Good questions. First, but answering your last question, my thesis is really just about proposing another way to quantify computational WORK. Currently, we use application-generic measures like Flops or application-specific measures like images/tokens processed. These definitions of work can then be normalized by unit time, energy, power, GHG emissions, water, etc, but my focus is on getting the numerator right (work) regardless of the denominator. I’m also only interested in application-generic measures of work.
You’ve got it exactly right that the amount of work done is dependent on the runtime data seen. This is a critical aspect. Mutual information is this runtime quantity that measure the actual work performed whereas channel capacity is an upper-bound on the mutual information possible and is only dependent on the hardware itself. The channel capacity is what would show up on a spec sheet, and MI is what would be plotted for a kernel on a roofline plot or similar runtime evaluation.
You’ve also got it right that if a compute operation always outputs the same value, its mutual information (and computational work) is zero. Could this operation not just be optimized away with a fixed constant? If so, what was the use of performing the operation? Either the inputs are fixed, or the inputs vary but the output is always the same. In both cases, replacing the output with a constant changes nothing. Shouldn’t this mean there was no value to performing the operation in the first place? This is where discussions about structural sparsity come into play. If we know a certain input is 0 and we’re multiplying it with another number, we already know what the outcome is, so there is no reduction of uncertainty by multiplying by a known 0.

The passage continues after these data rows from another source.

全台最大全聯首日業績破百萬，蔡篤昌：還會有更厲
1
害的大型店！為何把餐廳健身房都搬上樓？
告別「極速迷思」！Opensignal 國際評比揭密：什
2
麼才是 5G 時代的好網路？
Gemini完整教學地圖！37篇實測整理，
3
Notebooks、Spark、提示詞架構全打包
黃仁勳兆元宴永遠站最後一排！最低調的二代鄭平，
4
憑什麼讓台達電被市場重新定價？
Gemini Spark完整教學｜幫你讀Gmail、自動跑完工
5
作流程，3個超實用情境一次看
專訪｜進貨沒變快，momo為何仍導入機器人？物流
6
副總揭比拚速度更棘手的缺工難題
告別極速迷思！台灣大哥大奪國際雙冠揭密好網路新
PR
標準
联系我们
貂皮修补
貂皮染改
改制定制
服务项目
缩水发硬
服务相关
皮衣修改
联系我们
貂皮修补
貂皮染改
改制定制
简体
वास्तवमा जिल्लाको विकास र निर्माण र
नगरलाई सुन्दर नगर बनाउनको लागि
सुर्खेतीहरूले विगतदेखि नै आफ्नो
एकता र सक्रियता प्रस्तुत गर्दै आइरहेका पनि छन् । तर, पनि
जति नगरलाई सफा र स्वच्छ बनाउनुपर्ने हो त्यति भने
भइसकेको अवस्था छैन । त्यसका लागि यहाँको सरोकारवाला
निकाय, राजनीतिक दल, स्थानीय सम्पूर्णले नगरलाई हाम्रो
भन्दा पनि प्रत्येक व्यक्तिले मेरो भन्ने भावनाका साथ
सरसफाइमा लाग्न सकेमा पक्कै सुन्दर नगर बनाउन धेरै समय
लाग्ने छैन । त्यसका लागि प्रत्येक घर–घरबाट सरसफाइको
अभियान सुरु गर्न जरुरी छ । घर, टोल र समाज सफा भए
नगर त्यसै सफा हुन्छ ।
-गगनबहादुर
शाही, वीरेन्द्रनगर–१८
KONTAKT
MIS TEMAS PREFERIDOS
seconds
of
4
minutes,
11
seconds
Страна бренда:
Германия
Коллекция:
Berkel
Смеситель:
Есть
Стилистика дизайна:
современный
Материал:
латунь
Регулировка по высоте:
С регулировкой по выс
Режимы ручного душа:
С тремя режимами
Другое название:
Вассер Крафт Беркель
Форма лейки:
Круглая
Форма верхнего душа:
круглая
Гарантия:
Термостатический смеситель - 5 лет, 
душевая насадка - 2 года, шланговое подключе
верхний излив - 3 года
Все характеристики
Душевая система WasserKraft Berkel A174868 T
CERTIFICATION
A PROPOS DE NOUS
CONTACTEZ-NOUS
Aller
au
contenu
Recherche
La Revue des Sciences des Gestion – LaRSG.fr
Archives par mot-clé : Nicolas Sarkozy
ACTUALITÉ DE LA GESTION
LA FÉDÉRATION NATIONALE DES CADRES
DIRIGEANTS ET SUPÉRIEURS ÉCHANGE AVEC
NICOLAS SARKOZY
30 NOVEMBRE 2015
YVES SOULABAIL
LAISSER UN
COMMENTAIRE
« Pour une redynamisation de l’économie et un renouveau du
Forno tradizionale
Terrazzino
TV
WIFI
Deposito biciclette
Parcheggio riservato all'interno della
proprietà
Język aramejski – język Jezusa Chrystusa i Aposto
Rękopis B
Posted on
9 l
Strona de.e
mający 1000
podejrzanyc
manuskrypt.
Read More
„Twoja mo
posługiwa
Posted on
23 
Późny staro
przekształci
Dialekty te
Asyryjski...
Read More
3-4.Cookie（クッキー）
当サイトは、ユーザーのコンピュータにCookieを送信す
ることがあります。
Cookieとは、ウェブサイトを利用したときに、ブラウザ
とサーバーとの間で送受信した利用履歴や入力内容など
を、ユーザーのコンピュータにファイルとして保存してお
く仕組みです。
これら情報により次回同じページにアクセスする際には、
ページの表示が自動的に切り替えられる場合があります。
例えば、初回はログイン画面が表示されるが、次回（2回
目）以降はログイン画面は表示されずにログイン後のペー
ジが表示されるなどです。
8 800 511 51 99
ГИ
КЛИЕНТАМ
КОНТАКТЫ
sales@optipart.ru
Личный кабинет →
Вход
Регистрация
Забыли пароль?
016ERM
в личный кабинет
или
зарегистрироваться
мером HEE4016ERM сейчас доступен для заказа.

The general intuition behind this work is that, just like communication, computation is not just about the outputs you see, its about what outputs you DIDN’T see. We use math to formalize relationships and to talk about the exactness of real numbers, but no hardware in finite space/time can operate on the infinite set of real numbers. Instead, when we get an output value, it’s simply one of 2^64 (or 2^32, 2^16, 2^8, 2^4, …) possible output states. An FP64 operation manages a larger state space than an NVFP4 operation does. Bit width approximations of Flops (where a Flops value is scaled by the bit-width of the operands) is sometimes used to capture this difference in complexity—like with the TPP export control definitions. However, this is exactly where the runtime distribution of data matters. If I know my inputs are restricted to NVFP4 range, and computing in FP64 doesn’t use any more number of states than computing in NVFP4, should such an inefficient program’s work really scale by a factor of 16? I think not, and that’s why the runtime data is critical to measuring computational work IMHO.
Essentially, how much uncertainty about the output does an operation resolve? That’s what I think we should measure. By doing so, we unify computation and communication performance measurement and are able to generalize computing measures across digital, noisy, analog, neuromorphic, and maybe even quantum regimes. Communication has had a theoretically-grounded and universal measure of throughput for ~80 years. Why doesn’t computing?
There’s more, but I’ll leave it here. Please feel free to email me anytime: mhawkins60@gatech.edu
I look forward to seeing it. I’m not sure what that characterization would look like, but I personally would like to see a diagram/roadmap of computing from raw resource extraction through manufacturing as well as an organized list of computing architectures. It seems there are enough novel devices out there to warrant some categorization and listing.